_TASK DIRECTIONS_
Nothing below is to be printed except the lines between the line holding "artificial y el aprendizaje profundo" and the line holding "organiza los elementos", inclusive, each exactly as it appears.

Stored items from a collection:

▽

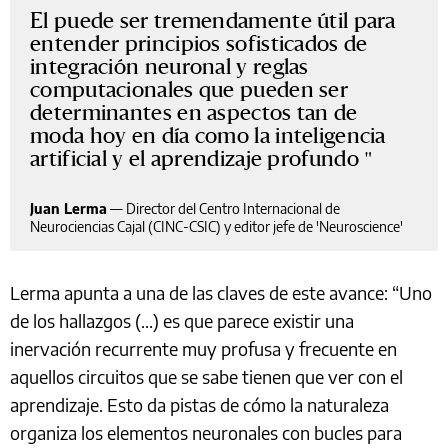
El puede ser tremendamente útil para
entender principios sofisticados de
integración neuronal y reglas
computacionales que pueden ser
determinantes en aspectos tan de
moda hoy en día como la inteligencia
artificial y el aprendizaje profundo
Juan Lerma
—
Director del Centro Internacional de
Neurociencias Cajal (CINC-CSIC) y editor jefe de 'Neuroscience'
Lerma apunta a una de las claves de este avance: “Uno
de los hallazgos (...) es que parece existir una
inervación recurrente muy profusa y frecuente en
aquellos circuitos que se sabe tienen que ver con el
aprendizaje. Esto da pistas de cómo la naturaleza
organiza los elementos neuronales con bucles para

△
▽

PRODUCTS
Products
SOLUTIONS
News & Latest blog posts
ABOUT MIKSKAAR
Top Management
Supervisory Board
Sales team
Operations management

△

_WORKED SOLUTION_
artificial y el aprendizaje profundo
Juan Lerma
—
Director del Centro Internacional de
Neurociencias Cajal (CINC-CSIC) y editor jefe de 'Neuroscience'
Lerma apunta a una de las claves de este avance: “Uno
de los hallazgos (...) es que parece existir una
inervación recurrente muy profusa y frecuente en
aquellos circuitos que se sabe tienen que ver con el
aprendizaje. Esto da pistas de cómo la naturaleza
organiza los elementos neuronales con bucles para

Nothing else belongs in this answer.